Thought of the day

The collapse of the French government after a no-confidence vote is the latest political headline that complicates the market outlook. With Michel Barnier ousted by the parliament, French president Emmanuel Macron is now looking for a new prime minister to resolve the government budget for 2025. This came after South Korea’s president briefly imposed martial law earlier this week, while the breakdown of Germany’s three-party coalition last month paves the way for a change in political leadership early next year.

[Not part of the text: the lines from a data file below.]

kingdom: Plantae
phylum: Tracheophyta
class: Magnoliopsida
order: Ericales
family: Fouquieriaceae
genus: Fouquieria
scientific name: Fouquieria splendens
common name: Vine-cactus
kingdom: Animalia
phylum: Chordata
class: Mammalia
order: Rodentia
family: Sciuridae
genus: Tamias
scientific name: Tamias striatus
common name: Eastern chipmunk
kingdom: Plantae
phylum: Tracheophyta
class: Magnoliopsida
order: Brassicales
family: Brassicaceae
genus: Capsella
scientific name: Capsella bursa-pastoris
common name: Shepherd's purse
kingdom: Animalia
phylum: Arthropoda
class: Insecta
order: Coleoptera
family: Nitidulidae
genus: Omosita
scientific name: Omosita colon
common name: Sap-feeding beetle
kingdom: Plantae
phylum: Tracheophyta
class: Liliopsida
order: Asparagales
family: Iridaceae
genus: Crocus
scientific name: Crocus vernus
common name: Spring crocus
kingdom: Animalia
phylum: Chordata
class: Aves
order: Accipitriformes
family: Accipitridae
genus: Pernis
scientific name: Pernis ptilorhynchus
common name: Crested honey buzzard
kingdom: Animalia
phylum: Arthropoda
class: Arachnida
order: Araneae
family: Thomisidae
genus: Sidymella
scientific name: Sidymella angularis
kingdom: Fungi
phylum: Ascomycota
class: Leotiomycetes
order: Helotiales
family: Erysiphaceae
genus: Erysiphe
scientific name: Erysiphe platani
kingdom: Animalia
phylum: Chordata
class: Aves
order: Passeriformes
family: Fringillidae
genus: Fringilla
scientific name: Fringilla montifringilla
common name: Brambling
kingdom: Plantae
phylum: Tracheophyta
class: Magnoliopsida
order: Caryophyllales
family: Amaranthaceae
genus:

But investors appeared to be looking past recent political turmoil, with the S&P 500 on Wednesday hitting its 56th all-time high this year. Europe’s STOXX 600 has risen for five consecutive trading days, while the euro held relatively steady at around 1.05 against the US dollar. Asia’s regional benchmark, the MSCI Asia ex-Japan, slipped only 0.03% in the aftermath of South Korea’s surprise political twist.

Instead, the current favorable macroeconomic backdrop continues to support market sentiment, and we expect global equities and US stocks to move higher in the year ahead.

The underlying strength of the US economy and further interest rate cuts should provide additional momentum. The Federal Reserve’s latest Beige Book reported slight economic growth across most regions in the US, with stable consumer spending and modest price increases. Labor market conditions also appeared steady, with low layoffs and subdued hiring activity. Separately, Federal Reserve Chair Jerome Powell on Wednesday described the US economy as being in “very good shape,” noting that downside risks in the labor market are fading while growth has been stronger than expected. As markets await fresh labor and inflation data before the next Federal Open Market Committee (FOMC) meeting on 17-18 December, we continue to expect the Fed to cut rates by 25 basis points later this month, then to slow to a once-per-quarter pace next year.

Rate cuts across the Atlantic should also benefit equities. Economic conditions in the Eurozone remain challenging, but the European Central Bank is expected to cut rates for the fourth time this year at its policy meeting next week amid slower inflation. With the ECB likely to continue easing at each meeting through June 2025, we see a supportive monetary policy backdrop for European stocks, which have reasonable valuations.

Artificial intelligence will continue to drive growth in the coming years. The earnings results and revenue guidance of Salesforce and Marvell this week were the latest indications of strong AI demand that is likely to help sustain the equity bull market, in our view. With big tech’s ongoing commitment to AI spending, and improving AI adoption and monetization trends, we forecast earnings growth of 22% for the global tech sector in 2024 and 18% in 2025.

So, without taking any single-name views, we believe investors should position for further equity gains. Within the US, we like technology, utilities, and financials. We also favor Eurozone small- and mid-caps and Swiss high-quality dividend stocks, and see value in maintaining a diversified exposure to Asia ex-Japan.